Apalagi saat ini kata Askhal, pemerintah pusat melalui Menkopolhukam dan Kejaksaan Agung, sudah memerintahkan kepada semua Kejari dan Kejati untuk memfokuskan delik perkara pidana pada, perkara dana Otsus.
“Ini dana Otsus loh, jangan main-main. Jadi kalau tidak mendapatkan tanggapan akan kita mengirim surat kepada KPK untuk supervisi,” tambah Askhalani dengan nada tegas.
Terakhir koordinator GeRAK Aceh ini menyebutkan bahwa karena korupsi ini sudah direncanakan sejak awal, maka pihak yang terlibat tidak sebatas Pengguna Anggaran (PA) dan Kuasa Pengguna Anggaran (KPA), tapi juga diduga melibatkan atasan dalam hal ini Wali Kota dan Kepala Unit Layanan Pelelangan (ULP).
“Jangan hanya rekanan dan konsultan serta PPK dan PPTK uang disasar, kasus ini unik dan sudah direncanakan sejak awal, patut diduga hal ini mulus karena ada intervensi pejabat tertinggi di Lhokseumawe,” pungkas Askalani.

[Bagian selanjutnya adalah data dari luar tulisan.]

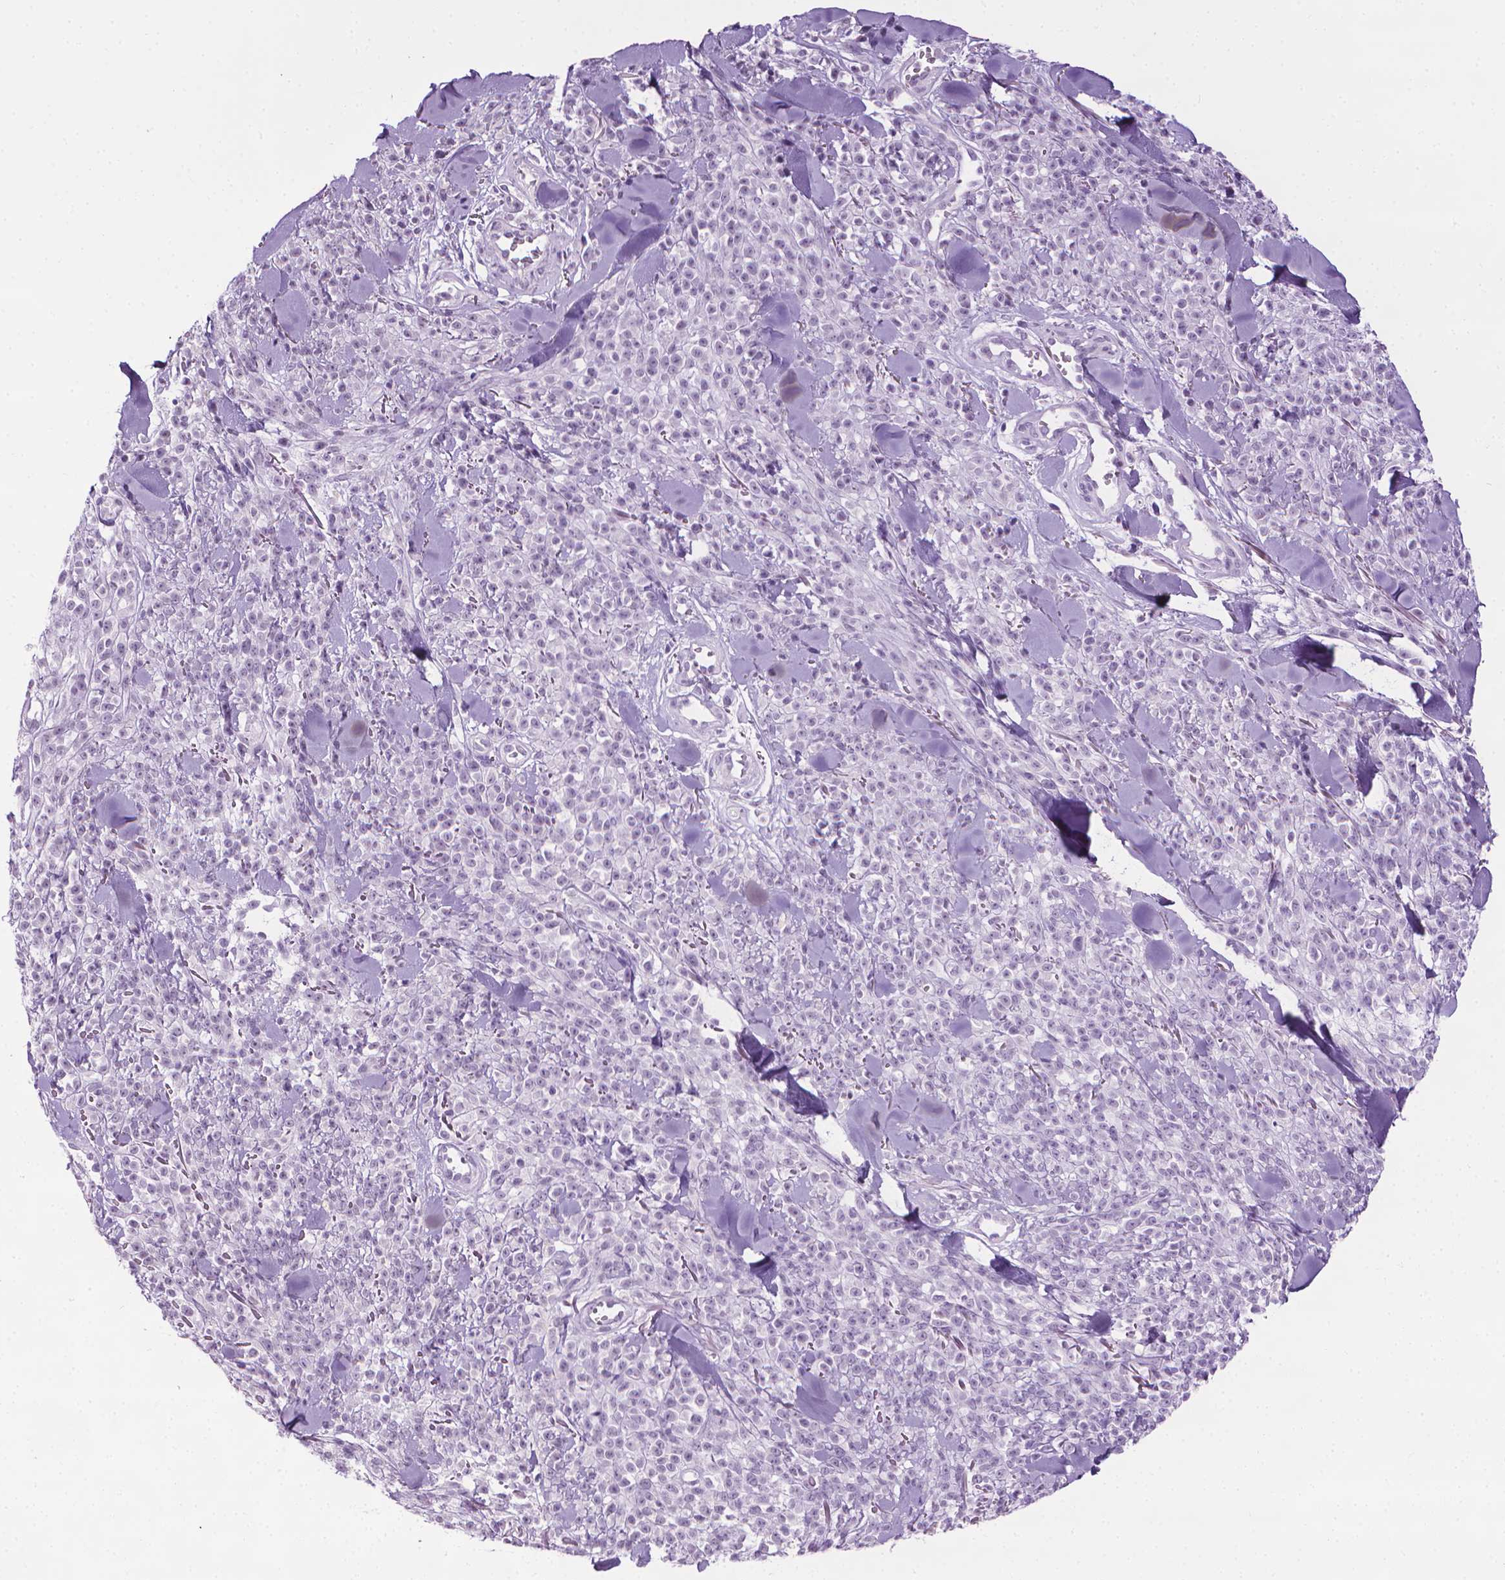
{"staining": {"intensity": "negative", "quantity": "none", "location": "none"}, "tissue": "melanoma", "cell_type": "Tumor cells", "image_type": "cancer", "snomed": [{"axis": "morphology", "description": "Malignant melanoma, NOS"}, {"axis": "topography", "description": "Skin"}, {"axis": "topography", "description": "Skin of trunk"}], "caption": "DAB immunohistochemical staining of human melanoma shows no significant positivity in tumor cells. Nuclei are stained in blue.", "gene": "DNAI7", "patient": {"sex": "male", "age": 74}}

Sebelumnya Kepala BPKP Perwakilan Aceh, Indra Khaira Jaya menyebutkan bahwa ada sejumlah modus yang dilakukan oleh pihak yang terlibat kasus proyek pembangunan pengaman pantai Cunda-Meuraksa, Lhokseumawe.
“Modusnya, rekayasa pengadaan, pelanggaran klausul kontrak dan dokumen pembayaran,” ungkap Indra kepada AJNN, Senin (29/3/2021) di Banda Aceh.
Tim BPKP Pusat, kata Indra sudah selesai melakukan Quality Assurance (QA) untuk kasus tersebut. Saat ini pihaknya hanya menunggu surat pengantar laporan dari BPKP pusat untuk segera menyampaikan laporannya ke Kejaksaan Negeri (Kejari) Lhokseumawe.
Menurut Indra, QA dilakukan untuk memastikan proses dan hasil audit sudah sesuai standar audit dan kualitas bukti yang ada, serta atas analisis yang dilakukan tim BPKP Aceh, agar terhindar dari resiko kesalahan dalam menyimpulkan hasil audit.
“Itu sudah merupakan Standar Operasional Prosedur (SOP) kami. Nanti yang membuat laporan final tetap kami, surat pengantar laporannya dari Deputi Investigasi BPKP Pusat Jakarta,” ujar Indra. Tapi menurut Indra, proses tersebut tidak membutuhkan waktu yang begitu lama.